An update: Spokesman for Tribune Co. says endorsements were made at the local level and corporate had no say.
One hundred thirty-six years is a long time. Heck, the Cubs have won the World Series twice since then. Twice.
The only time in the interim that the Tribune has bypassed the GOP nominee was in 1912, when it gave its seal of approval to Teddy Roosevelt, the former Republican president then heading the Bull-Moose ticket, over incumbent Republican chief executive William Howard Taft in advance of Democrat Woodrow Wilson winning the White House.
Even at that, we’re talking 96 years—a span in which the Cubs have played in six World Series—a looong time.
The Trib’s West Coast cousin, the Los Angeles Times, has never in its nearly 127 years endorsed a Democratic presidential nominee. But its 1972 push to re-elect Richard Nixon apparently left such a bad taste in its institutional mouth, it couldn’t bring itself to back a candidate for the next eight presidential elections until its editorial board, too, went with the Illinois senator less than an hour before the Chicago Tribune put its endorsement online.
In response to the question that’s probably already occurred to you, a spokesman for parent Tribune Co. said those endorsement calls were made wholly at the local level. Corporate management had no input whatsoever.
Based on e-mails and phone calls I’ve fielded during this campaign, the Chicago Tribune’s backing of Obama may not be such a stunner to Sen. John McCain’s supporters, who feel like the paper’s coverage—if not always its editorials—belied its Republican heritage, not just when it came to Obama, but on social issues and Iraq.
Obama supporters, while probably pleased their man got the nod, still may view the endorsement of the hometown candidate warily, wondering if it’s just a play for popular support. The fact the Trib had no problem spurning Adlai Stevenson in the '50s is ancient history.
Bolding mine, from here .
BJMoose
October 20, 2008, 10:42pm
42
Just fine, thank you very much. The Dallas News is (for me, anyway) notoriously right wing. I’m just not terribly familiar with the others.
(If anyone is wondering, the Frostbite Falls Fumigator , maintaining its high standard of apathy, is endorsing no one. A few weeks back, though, there was a rather nasty letter-to-the-editor taking umbrage with Palin’s fondness for moose stew. . . .)
Reloy3
October 20, 2008, 11:13pm
43
Actually, the early SLTribune was a constant critic of the LDS Church. To quote http://en.wikipedia.org/wiki/Salt_Lake_Tribune
The publication was founded in 1871 as the Mormon Tribune by a group of Mormon businessmen who disagreed with The Church of Jesus Christ of Latter-day Saints’ (LDS Church) economic and political positions. After a year its name was changed to the Salt Lake Daily Tribune and Utah Mining Gazette. Not too long after that, the name was shortened to simply The Salt Lake Tribune.

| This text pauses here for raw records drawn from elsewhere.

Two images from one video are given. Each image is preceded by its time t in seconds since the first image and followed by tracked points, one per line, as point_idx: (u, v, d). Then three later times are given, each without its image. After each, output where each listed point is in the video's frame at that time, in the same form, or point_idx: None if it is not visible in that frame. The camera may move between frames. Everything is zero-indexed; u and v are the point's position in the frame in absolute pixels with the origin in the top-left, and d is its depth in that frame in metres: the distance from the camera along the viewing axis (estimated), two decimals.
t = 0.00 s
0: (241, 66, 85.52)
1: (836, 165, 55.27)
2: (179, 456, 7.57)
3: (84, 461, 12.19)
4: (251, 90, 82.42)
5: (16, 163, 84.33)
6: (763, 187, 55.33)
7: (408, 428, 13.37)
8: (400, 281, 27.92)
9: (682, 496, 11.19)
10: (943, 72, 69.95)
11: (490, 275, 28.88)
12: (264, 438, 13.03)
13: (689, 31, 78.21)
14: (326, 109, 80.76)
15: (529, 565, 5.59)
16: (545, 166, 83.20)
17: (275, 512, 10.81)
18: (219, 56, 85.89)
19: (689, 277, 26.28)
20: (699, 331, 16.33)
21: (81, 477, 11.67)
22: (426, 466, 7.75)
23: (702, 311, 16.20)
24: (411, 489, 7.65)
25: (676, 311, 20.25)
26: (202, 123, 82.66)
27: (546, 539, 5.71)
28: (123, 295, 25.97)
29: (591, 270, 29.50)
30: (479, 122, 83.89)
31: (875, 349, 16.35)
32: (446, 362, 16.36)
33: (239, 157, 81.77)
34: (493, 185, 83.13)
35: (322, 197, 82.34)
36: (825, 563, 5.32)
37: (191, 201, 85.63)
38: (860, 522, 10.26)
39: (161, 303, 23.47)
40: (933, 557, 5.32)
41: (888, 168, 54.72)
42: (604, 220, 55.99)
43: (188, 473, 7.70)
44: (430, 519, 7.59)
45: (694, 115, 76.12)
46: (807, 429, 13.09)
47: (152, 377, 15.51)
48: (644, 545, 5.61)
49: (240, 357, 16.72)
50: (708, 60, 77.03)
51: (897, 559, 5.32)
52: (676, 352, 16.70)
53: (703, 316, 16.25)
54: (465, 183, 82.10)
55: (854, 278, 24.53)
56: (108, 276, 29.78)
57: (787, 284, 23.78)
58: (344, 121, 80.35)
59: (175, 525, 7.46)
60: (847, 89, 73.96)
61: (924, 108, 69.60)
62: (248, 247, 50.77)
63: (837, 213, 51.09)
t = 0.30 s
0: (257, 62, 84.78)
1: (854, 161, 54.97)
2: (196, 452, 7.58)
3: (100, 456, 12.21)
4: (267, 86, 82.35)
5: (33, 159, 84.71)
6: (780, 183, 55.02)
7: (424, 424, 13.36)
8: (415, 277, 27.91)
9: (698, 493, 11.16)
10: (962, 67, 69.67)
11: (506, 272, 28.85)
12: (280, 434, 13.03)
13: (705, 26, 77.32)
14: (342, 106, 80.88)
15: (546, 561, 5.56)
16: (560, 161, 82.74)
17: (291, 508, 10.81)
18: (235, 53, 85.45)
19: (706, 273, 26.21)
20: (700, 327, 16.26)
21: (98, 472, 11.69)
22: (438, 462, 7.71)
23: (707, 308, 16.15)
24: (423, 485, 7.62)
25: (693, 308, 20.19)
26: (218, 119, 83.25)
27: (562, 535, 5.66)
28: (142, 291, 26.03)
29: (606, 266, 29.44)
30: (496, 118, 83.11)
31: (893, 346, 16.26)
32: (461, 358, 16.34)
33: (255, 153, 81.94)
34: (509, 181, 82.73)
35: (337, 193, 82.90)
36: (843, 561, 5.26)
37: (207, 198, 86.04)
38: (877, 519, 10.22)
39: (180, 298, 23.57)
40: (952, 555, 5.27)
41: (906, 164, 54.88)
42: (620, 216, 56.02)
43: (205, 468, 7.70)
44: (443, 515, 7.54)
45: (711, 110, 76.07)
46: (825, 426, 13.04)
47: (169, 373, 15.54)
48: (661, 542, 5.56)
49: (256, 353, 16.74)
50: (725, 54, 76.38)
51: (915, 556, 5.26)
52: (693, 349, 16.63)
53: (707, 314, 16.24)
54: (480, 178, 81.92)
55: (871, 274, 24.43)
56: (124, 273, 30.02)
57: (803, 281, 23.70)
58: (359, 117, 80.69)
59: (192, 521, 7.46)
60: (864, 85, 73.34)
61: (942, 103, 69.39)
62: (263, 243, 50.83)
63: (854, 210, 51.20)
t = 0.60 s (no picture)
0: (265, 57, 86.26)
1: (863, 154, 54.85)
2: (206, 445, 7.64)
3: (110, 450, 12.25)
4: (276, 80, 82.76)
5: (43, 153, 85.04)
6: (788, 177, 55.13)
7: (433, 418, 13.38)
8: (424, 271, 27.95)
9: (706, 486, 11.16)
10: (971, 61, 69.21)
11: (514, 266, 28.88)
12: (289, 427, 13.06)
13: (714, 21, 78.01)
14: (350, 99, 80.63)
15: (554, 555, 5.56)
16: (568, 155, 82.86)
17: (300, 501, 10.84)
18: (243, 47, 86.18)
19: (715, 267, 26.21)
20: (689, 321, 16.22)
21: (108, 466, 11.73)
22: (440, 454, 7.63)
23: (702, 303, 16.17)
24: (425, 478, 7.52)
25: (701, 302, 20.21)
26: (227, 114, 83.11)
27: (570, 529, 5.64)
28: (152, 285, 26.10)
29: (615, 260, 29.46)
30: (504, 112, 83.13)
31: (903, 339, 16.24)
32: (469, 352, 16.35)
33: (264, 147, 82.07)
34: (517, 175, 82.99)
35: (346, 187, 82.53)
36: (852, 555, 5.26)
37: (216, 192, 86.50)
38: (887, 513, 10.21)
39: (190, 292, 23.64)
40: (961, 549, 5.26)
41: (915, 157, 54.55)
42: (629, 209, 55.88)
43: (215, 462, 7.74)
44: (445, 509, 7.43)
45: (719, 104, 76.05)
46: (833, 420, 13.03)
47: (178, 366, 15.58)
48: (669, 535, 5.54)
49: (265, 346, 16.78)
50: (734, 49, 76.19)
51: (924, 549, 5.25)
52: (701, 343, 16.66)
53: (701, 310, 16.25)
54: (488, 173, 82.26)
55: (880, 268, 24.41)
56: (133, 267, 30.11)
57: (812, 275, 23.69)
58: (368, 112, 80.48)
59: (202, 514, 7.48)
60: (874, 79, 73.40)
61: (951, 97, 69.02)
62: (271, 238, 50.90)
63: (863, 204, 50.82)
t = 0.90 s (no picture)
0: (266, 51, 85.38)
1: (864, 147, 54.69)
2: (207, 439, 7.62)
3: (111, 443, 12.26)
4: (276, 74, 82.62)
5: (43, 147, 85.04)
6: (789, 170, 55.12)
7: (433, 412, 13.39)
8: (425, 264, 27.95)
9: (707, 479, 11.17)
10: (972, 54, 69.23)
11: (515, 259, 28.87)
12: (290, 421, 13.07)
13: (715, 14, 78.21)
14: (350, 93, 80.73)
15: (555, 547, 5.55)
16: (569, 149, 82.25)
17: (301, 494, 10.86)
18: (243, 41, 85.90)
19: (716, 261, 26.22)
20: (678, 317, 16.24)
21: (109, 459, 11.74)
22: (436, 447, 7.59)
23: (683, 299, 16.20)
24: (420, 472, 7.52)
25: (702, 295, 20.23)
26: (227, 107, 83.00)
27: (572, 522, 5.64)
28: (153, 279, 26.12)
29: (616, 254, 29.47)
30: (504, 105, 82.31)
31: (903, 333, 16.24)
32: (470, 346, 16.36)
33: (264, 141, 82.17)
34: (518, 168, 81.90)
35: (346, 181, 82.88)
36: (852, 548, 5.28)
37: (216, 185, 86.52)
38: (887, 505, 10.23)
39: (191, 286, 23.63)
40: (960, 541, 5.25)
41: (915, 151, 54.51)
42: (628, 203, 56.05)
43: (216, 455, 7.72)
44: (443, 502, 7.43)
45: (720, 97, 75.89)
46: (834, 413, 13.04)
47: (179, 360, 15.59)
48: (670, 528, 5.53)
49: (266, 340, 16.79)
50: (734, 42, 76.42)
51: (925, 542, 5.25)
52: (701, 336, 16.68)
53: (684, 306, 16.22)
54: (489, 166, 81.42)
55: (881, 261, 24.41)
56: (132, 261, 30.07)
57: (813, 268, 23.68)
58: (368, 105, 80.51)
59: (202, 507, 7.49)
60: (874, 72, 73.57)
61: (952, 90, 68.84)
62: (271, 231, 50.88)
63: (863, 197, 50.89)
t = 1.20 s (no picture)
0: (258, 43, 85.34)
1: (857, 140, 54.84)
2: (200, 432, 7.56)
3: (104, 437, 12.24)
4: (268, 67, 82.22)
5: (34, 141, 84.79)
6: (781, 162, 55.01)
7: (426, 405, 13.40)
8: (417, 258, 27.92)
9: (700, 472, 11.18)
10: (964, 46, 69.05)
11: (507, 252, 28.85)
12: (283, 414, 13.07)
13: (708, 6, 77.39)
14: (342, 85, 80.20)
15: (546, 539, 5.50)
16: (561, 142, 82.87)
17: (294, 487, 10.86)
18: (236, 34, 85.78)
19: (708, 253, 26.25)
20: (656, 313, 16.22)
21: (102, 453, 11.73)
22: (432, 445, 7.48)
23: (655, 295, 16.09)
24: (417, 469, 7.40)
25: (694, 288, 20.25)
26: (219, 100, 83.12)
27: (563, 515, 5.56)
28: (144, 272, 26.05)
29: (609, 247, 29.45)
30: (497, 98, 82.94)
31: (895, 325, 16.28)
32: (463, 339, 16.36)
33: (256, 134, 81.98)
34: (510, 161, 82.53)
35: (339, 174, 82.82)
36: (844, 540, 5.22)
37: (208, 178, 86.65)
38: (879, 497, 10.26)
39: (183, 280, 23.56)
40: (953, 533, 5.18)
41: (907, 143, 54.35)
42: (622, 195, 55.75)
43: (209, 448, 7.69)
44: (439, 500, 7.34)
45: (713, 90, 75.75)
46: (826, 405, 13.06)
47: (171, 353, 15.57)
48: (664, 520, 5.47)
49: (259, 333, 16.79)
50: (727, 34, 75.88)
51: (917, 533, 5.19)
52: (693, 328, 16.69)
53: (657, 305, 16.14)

After being purchased by three “border ruffians” from Kansas in 1873, the paper became known as an anti-Mormon organ which consistently backed the local Liberal Party. Sometimes vitriolic, the Tribune held particular antipathy for Latter-day Saints President Brigham Young. In the edition announcing Young’s death, the Tribune wrote,
He was illiterate and he has made frequent boast that he never saw the inside of a school house. His habit of mind was singularly illogical and his public addresses the greatest farrago of nonsense that ever was put in print. He prided himself on being a great financer, and yet all of his commercial speculations have been conspicuous failures. He was blarophant, and pretended to be in daily intercourse with the Almighty, and yet he was groveling in his ideas, and the system of religion he formulated was well nigh Satanic. — The Salt Lake Tribune, August 30, 1877
Not a hijack, but the SLTribune has never been a close ally of the Mormon Church.